Phi

Phi (in lowercase, either $\phi$ or $\varphi$ ; capitalized, $\Phi$ ) is the 21st letter in the Greek alphabet. It is used frequently in mathematical writing, often to represent the constant $\frac{1+\sqrt{5}}{2}$ . (The Greek letter Tau ( $\tau$ ) was also used for this purpose in pre-Renaissance times.)

Uses

$\phi$ is also commonly used to represent Euler's totient function.
$\phi$ is used to express the golden ratio.

--

**TO-DO LIST**
[1] From the passage on phi, set down everything from "Phi (in lowercase, either" down to "Euler's totient function.".
[2] According to the passage on phi, what purpose did the Greek letter Tau once share with phi, and in what period? Answer in one to three sentences.

--

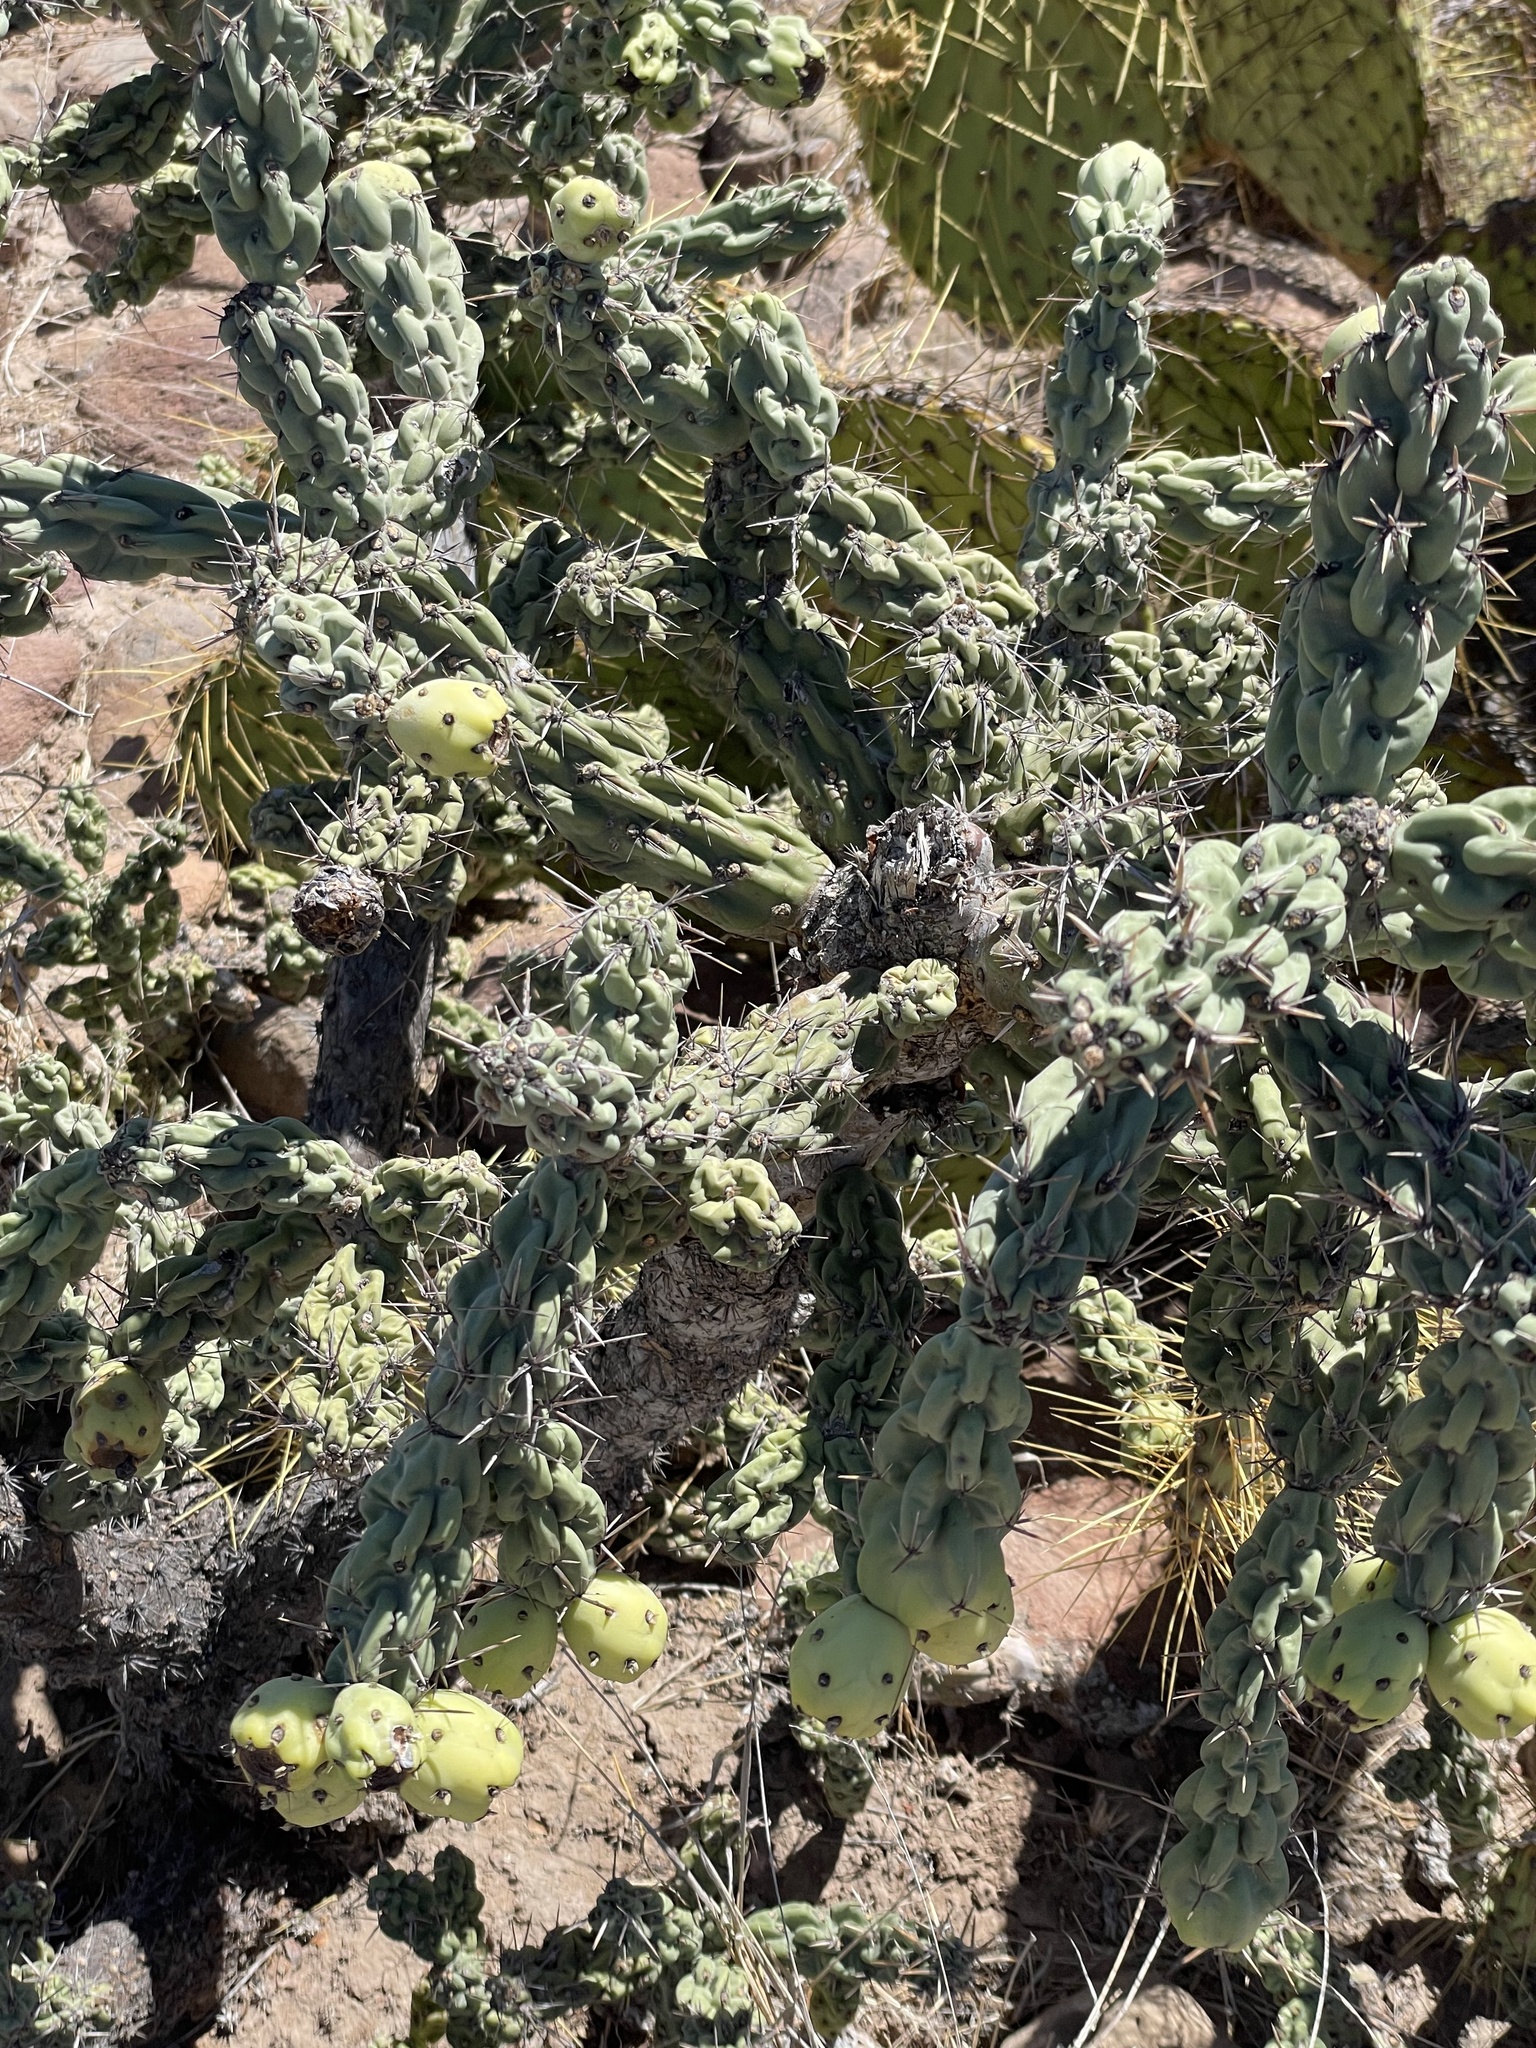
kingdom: Plantae
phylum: Tracheophyta
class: Magnoliopsida
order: Caryophyllales
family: Cactaceae
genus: Cylindropuntia
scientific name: Cylindropuntia cholla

--

**EXERCISE RESULTS**
[1]
Phi (in lowercase, either $\phi$ or $\varphi$ ; capitalized, $\Phi$ ) is the 21st letter in the Greek alphabet. It is used frequently in mathematical writing, often to represent the constant $\frac{1+\sqrt{5}}{2}$ . (The Greek letter Tau ( $\tau$ ) was also used for this purpose in pre-Renaissance times.)

Uses

$\phi$ is also commonly used to represent Euler's totient function.

[2] In pre-Renaissance times, Tau was also used to represent the constant (1 + √5)/2. In mathematical writing, phi is often used for that same constant.